Mindfullness : Elu produit de l'année

Par Denis BISMUTH

On voit régulièrement émerger des petits objets commerciaux, généralement fondés sur des principes intéressants, qui se proposent de faire rêver les clients plus que de faire avancer les choses. Le dernier gimmick en date dans les entreprises est bien sûr « mindfullness » (pleine conscience en français). Basée sur des techniques ancestrales de méditation,  cette nouvelle mode propose de développer le bien être au travail source de productivité. Etre Zen dans son travail. « Zen » encore un concept détourné de son vrai sens par la publicité et le commerce [1].


Dans la longue succession des recettes miracle qui proposent du bien-produire en instantané lyophilisé, on a vu se succéder l’entreprise apprenante, le coaching, l’intelligence collective, la psychologie positive (comme si la psychologie pouvait être négative ou positive !). Toutes ces recettes aux couleurs du « facile à faire » sont d’abord et avant tout un discours sur les souffrances des acteurs de l’entreprise. Un discours sur le désarroi des entreprises qui cherche désespérément  un moyen de réduire la souffrance des acteurs de l’entreprise sans changer de modèle de travail qui est la principale source de cette souffrance. Quête tout à fait vaine on s’en doute. Du coaching à la méditation ces techniques nous parlent d’une nécessité : celle de remettre l’homme au centre de son activité. La complexité et l’incertitude du monde moderne font que les humains ne peuvent plus agir socialement d’une manière efficace s’ils continuent à être déterminés par l’extérieur, si l’on pense à leur place. Mais comment les rendre autonome tout en gardant le contrôle ? 
En aucun cas on peut penser qu’il suffit d’une idée généreuse pour changer les choses.

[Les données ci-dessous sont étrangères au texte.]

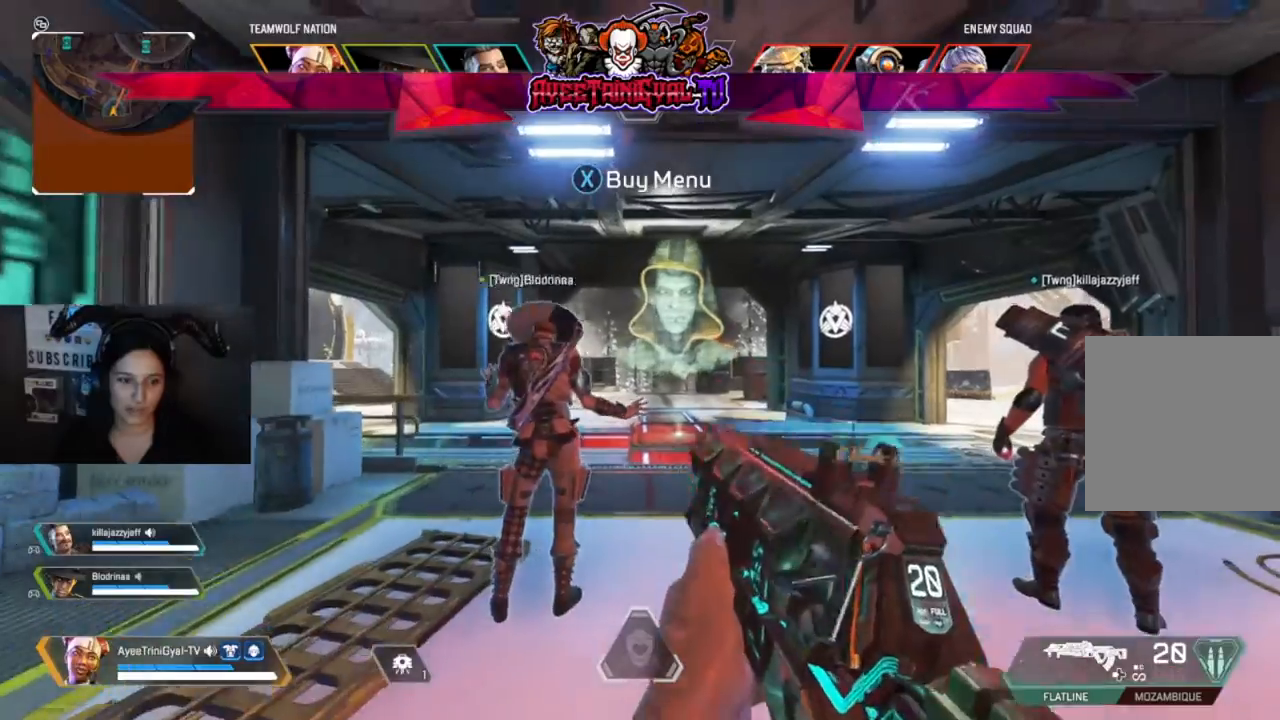
{"buttons": ["L3"], "left_stick": "up", "right_stick": "center", "events": [[167, "left_stick", "up"], [367, "L3", "down"]]}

Si c’était le cas, les 35 heures auraient fonctionné. Partager le travail reste une bonne idée, mais il faut pour cela changer le modèle du travail. Avec les 35 h on a surement mis la charrue avant les bœufs. Quand le travail aura fini de craquer on pourra en reparler[2]. Le premier risque de l’émergence d’un phénomène de mode comme mindfullness est celle de la disqualification de la méditation par sa banalisation. Comme le coaching à force d’être mis à toutes les sauce (même mon coiffeur est coach capillaire) banalisé a fini par faire l’objet d’un mécanisme de méfiance et de rejet des entreprises. Mindfullness a de grandes chances de suivre le même chemin. 

Désir n’est pas besoin.

L’écho que reçoivent ces techniques est à la mesure de la souffrance dont elles parlent [3] : de quel manque s’agit-il ? En quoi ce sont des réponses faciles à des questions  bien difficiles.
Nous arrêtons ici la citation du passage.